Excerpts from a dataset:
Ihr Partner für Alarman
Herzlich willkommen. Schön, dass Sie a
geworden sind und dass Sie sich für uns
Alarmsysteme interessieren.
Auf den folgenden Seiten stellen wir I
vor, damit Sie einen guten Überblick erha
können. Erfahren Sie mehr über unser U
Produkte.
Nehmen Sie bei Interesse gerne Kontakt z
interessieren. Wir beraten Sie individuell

§ **EXERCISE DIRECTIONS**
Write out every one of the lines above, character for character.

§ **FINISHED TASK**
Ihr Partner für Alarman
Herzlich willkommen. Schön, dass Sie a
geworden sind und dass Sie sich für uns
Alarmsysteme interessieren.
Auf den folgenden Seiten stellen wir I
vor, damit Sie einen guten Überblick erha
können. Erfahren Sie mehr über unser U
Produkte.
Nehmen Sie bei Interesse gerne Kontakt z
interessieren. Wir beraten Sie individuell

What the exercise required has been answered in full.